» Prompt: After finding the line containing "Simquery ( q1, q2 ) = q1. q2 ‖q1‖||q2|| (3)" below, please output that line and each following one through the line containing "Simquery(q1,q2) is Similarity", exactly as written.

Segment Start: Records provided

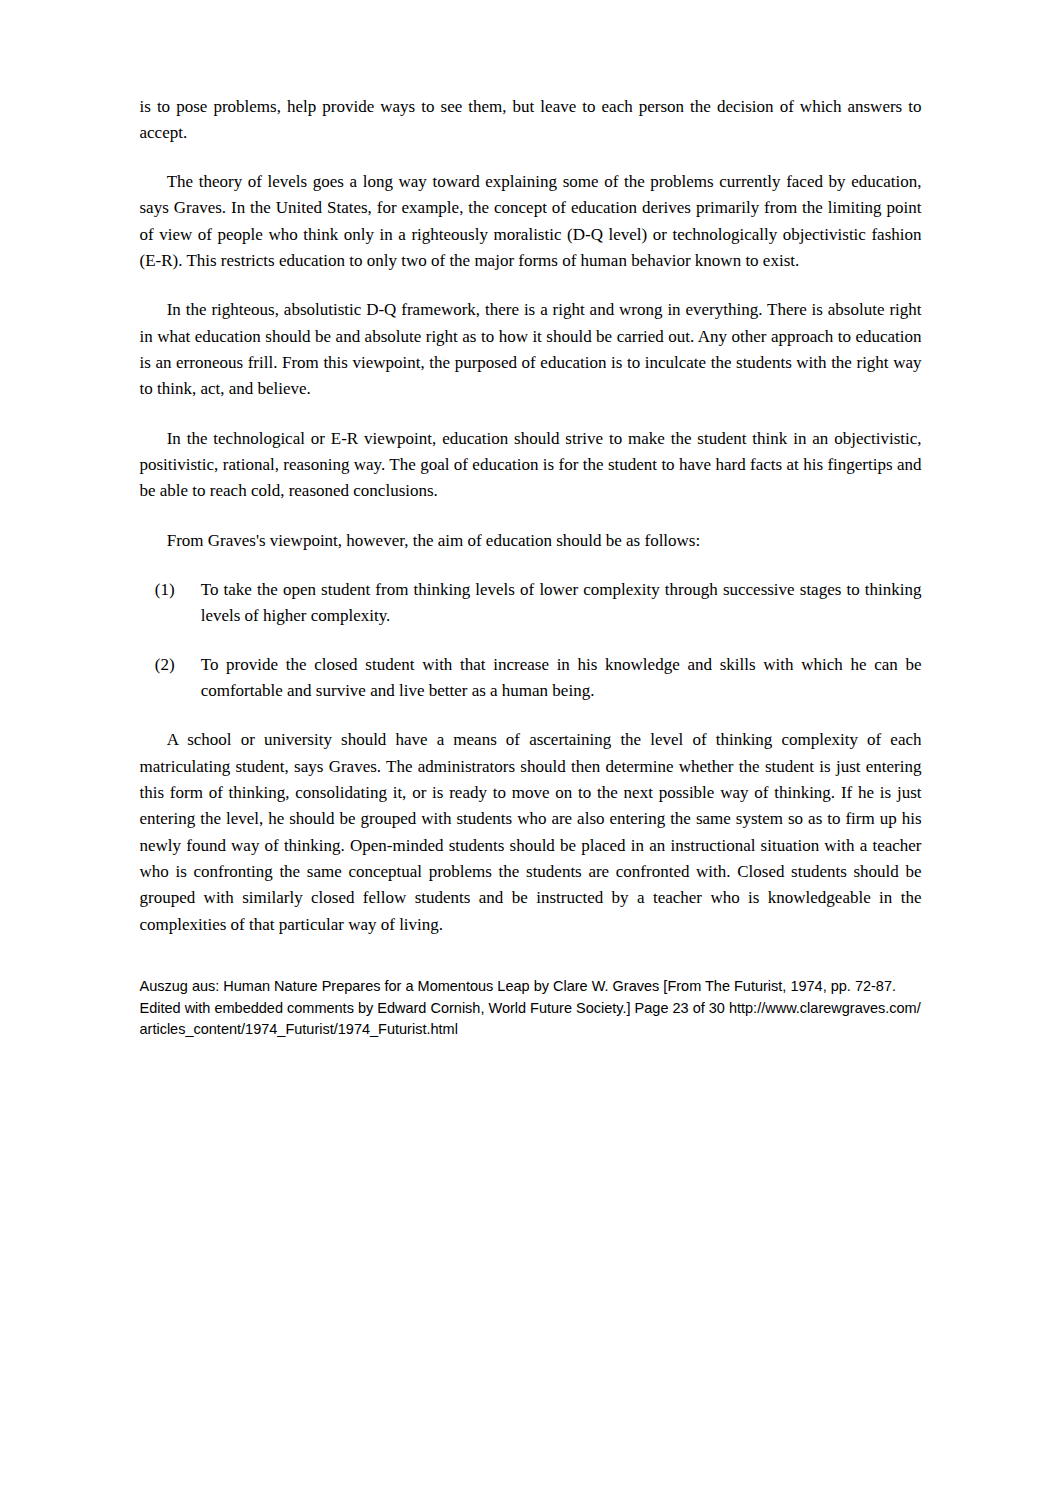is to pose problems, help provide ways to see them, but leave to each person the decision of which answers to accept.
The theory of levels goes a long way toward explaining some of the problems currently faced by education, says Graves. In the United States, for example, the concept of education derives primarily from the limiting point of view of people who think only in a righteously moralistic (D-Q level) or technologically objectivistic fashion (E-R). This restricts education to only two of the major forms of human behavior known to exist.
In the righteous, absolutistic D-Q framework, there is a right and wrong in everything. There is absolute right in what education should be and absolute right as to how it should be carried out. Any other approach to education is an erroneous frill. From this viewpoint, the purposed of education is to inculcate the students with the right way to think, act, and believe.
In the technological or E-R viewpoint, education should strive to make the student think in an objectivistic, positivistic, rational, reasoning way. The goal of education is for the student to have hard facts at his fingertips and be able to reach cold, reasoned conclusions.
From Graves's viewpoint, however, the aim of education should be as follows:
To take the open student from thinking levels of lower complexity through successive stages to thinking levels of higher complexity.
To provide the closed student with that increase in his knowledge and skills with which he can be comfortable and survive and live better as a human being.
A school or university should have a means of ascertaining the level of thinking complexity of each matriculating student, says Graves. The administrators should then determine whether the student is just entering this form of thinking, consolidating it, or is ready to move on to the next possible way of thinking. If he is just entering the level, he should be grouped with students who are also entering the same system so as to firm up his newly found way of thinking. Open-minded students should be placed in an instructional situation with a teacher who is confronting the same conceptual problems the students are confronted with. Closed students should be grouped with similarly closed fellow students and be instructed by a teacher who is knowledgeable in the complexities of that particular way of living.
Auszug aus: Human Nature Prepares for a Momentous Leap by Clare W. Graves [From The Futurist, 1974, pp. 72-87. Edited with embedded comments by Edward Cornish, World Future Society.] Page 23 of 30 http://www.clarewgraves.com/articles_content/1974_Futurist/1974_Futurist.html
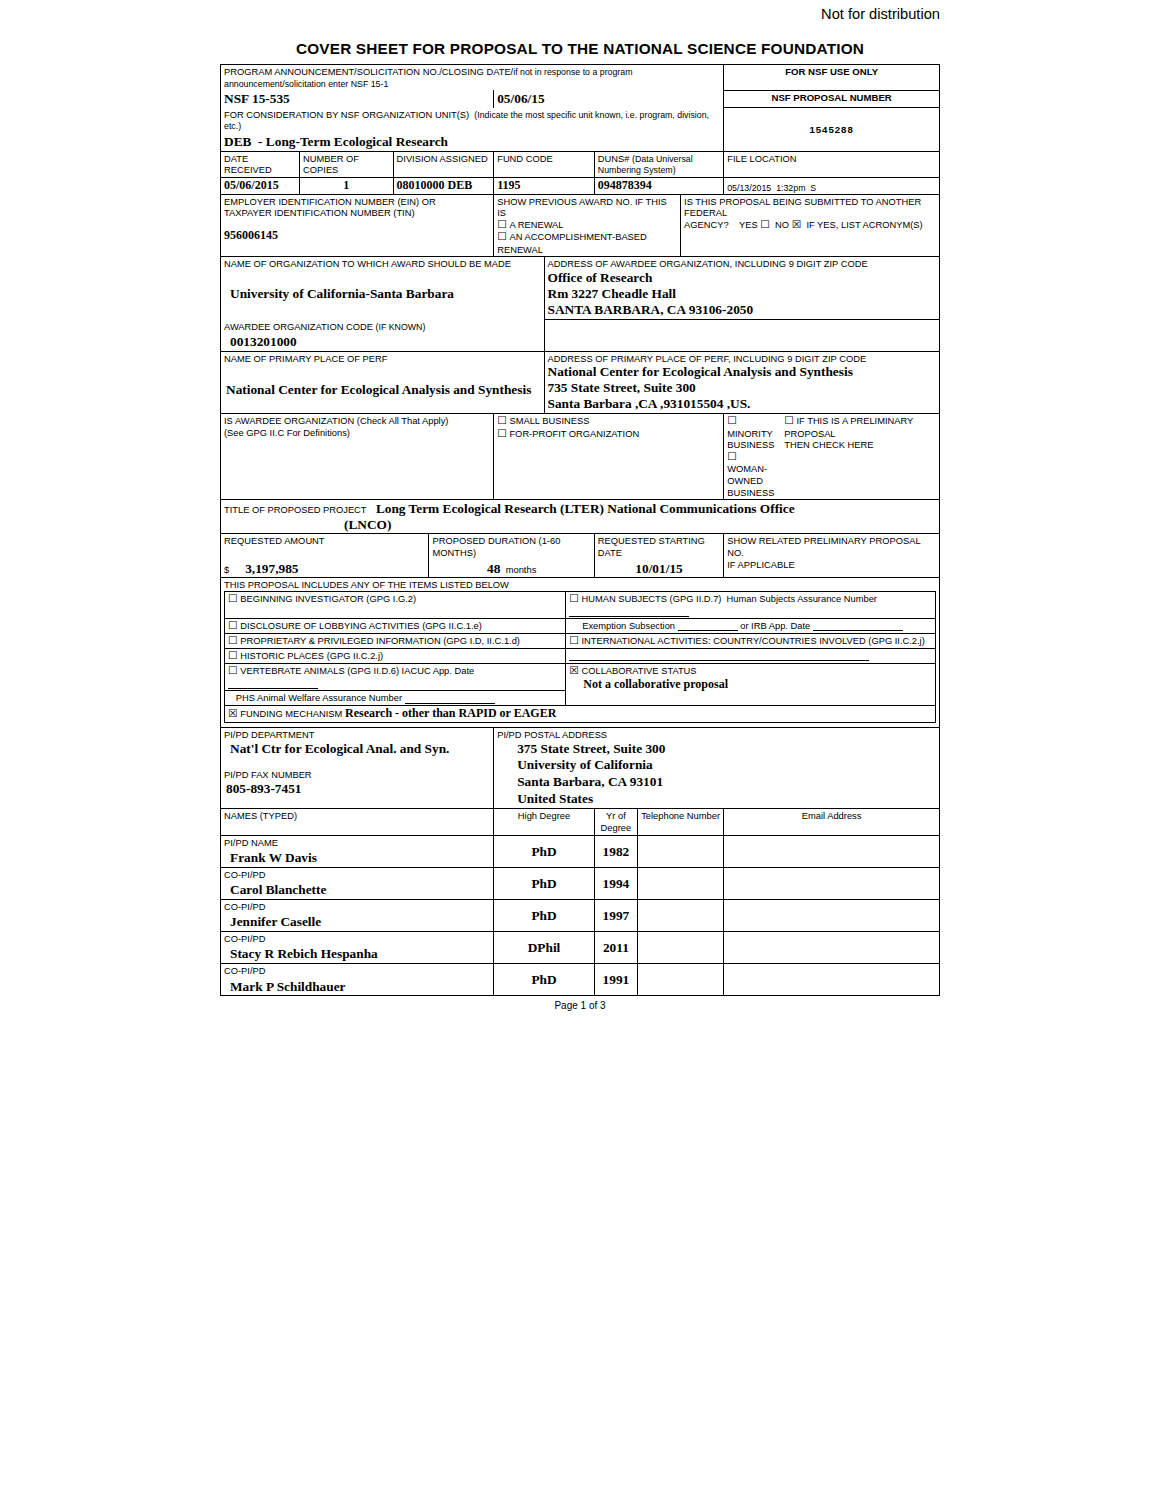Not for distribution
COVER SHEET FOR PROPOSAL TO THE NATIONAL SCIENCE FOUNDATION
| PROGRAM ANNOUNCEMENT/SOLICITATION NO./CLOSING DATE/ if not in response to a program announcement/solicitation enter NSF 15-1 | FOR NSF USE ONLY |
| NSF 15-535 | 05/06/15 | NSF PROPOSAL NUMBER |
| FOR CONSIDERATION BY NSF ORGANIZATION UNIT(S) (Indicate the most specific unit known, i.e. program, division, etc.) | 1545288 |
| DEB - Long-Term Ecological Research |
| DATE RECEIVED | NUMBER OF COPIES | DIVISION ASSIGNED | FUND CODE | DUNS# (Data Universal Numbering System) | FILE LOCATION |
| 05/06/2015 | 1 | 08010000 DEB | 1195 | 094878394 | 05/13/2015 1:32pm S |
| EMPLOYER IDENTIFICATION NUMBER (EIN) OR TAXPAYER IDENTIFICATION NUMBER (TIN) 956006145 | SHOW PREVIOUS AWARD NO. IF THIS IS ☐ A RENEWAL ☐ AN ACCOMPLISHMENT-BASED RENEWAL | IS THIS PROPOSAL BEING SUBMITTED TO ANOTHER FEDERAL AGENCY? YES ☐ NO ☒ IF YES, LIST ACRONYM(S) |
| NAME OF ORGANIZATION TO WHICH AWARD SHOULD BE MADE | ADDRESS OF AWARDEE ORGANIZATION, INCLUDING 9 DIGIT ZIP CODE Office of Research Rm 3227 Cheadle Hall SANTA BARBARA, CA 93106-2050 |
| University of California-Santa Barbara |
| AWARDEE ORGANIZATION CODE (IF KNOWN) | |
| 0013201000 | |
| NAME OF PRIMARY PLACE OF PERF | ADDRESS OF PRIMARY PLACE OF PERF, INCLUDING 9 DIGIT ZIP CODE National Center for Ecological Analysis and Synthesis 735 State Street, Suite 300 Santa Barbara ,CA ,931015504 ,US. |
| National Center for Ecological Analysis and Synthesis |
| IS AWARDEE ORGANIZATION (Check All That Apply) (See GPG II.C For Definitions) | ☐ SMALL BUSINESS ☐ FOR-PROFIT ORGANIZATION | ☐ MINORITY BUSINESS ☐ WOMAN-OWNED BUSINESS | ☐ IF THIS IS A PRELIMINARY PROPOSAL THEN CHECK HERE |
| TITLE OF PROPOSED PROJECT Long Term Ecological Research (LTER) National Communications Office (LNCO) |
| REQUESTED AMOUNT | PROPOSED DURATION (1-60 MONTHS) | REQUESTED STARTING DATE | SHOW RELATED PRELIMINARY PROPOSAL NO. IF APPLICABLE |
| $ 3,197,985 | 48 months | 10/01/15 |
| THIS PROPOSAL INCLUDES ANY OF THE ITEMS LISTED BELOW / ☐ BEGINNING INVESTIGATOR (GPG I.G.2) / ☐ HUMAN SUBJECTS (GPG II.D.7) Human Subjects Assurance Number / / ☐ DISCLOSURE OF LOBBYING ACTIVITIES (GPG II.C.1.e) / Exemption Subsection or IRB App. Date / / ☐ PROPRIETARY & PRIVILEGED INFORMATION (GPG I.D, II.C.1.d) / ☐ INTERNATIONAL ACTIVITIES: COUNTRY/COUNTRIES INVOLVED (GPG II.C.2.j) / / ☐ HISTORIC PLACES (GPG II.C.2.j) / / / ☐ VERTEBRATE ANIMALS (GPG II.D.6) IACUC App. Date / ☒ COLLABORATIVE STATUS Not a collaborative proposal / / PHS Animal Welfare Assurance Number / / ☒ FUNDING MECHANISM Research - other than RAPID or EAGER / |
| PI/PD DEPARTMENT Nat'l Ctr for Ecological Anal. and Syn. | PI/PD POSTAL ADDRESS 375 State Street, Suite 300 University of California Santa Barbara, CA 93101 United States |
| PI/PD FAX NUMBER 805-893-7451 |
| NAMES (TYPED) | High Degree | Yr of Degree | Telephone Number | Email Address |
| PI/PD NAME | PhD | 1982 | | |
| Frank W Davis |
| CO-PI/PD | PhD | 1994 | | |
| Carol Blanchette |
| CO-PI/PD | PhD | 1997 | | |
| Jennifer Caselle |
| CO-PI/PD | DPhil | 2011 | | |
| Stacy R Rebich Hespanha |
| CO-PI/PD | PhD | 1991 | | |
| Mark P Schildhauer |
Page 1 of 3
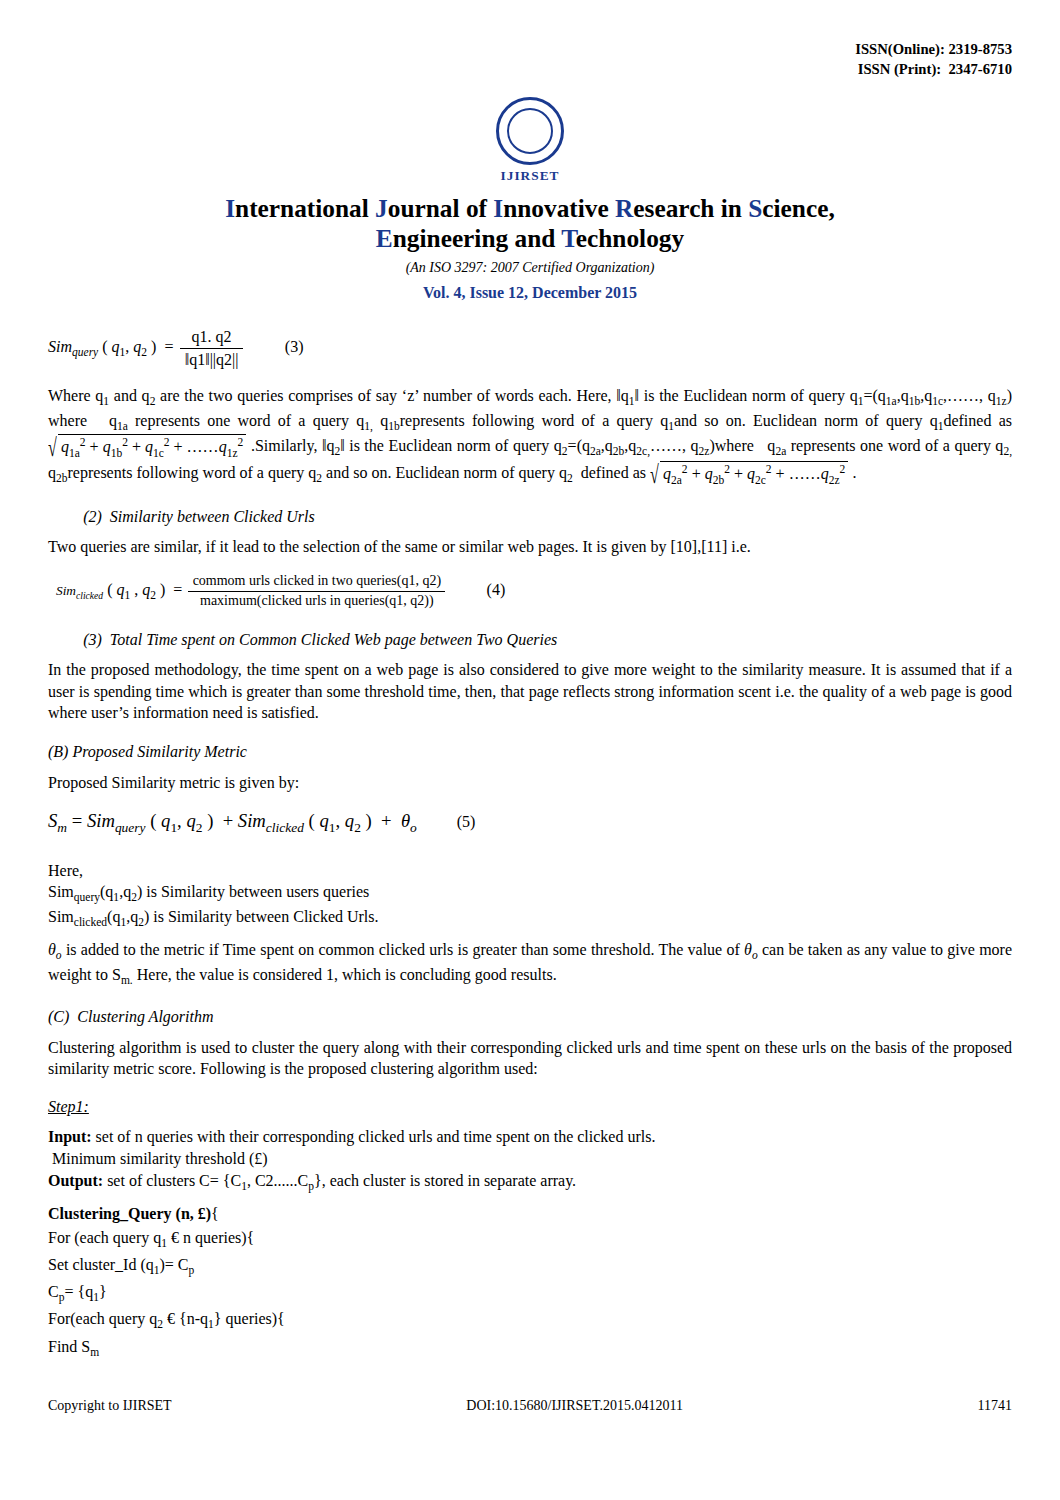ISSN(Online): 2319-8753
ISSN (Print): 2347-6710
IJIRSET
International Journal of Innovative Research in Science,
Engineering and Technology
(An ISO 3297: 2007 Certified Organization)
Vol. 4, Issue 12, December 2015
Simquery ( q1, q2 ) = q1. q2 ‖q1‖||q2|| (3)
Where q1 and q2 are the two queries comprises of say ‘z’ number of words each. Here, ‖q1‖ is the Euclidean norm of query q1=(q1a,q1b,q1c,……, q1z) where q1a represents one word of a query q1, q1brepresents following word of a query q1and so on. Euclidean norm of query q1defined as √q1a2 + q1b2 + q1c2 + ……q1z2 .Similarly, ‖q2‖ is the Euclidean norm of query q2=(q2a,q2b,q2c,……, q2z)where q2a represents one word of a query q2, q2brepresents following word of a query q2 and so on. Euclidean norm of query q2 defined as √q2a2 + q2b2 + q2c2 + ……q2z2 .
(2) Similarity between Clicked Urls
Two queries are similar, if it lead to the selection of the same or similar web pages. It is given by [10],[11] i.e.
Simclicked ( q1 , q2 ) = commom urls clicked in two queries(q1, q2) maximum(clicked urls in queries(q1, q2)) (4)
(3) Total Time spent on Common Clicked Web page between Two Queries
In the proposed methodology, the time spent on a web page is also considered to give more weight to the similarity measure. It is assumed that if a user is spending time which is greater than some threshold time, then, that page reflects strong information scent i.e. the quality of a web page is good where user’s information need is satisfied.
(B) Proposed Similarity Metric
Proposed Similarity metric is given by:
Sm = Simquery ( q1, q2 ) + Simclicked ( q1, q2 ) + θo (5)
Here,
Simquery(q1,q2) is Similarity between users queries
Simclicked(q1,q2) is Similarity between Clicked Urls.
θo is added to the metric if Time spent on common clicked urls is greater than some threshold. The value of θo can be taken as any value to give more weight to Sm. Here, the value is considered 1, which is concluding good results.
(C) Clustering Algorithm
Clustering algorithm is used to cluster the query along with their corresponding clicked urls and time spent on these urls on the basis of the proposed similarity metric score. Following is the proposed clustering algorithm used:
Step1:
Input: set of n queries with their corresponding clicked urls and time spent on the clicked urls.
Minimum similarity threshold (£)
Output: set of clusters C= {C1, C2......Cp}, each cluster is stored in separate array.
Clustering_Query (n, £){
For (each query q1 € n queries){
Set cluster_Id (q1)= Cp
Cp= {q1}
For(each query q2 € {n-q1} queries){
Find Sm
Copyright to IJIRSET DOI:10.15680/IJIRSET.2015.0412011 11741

Segment End: Records provided

» Exercise answer:
Simquery ( q1, q2 ) = q1. q2 ‖q1‖||q2|| (3)
Where q1 and q2 are the two queries comprises of say ‘z’ number of words each. Here, ‖q1‖ is the Euclidean norm of query q1=(q1a,q1b,q1c,……, q1z) where q1a represents one word of a query q1, q1brepresents following word of a query q1and so on. Euclidean norm of query q1defined as √q1a2 + q1b2 + q1c2 + ……q1z2 .Similarly, ‖q2‖ is the Euclidean norm of query q2=(q2a,q2b,q2c,……, q2z)where q2a represents one word of a query q2, q2brepresents following word of a query q2 and so on. Euclidean norm of query q2 defined as √q2a2 + q2b2 + q2c2 + ……q2z2 .
(2) Similarity between Clicked Urls
Two queries are similar, if it lead to the selection of the same or similar web pages. It is given by [10],[11] i.e.
Simclicked ( q1 , q2 ) = commom urls clicked in two queries(q1, q2) maximum(clicked urls in queries(q1, q2)) (4)
(3) Total Time spent on Common Clicked Web page between Two Queries
In the proposed methodology, the time spent on a web page is also considered to give more weight to the similarity measure. It is assumed that if a user is spending time which is greater than some threshold time, then, that page reflects strong information scent i.e. the quality of a web page is good where user’s information need is satisfied.
(B) Proposed Similarity Metric
Proposed Similarity metric is given by:
Sm = Simquery ( q1, q2 ) + Simclicked ( q1, q2 ) + θo (5)
Here,
Simquery(q1,q2) is Similarity between users queries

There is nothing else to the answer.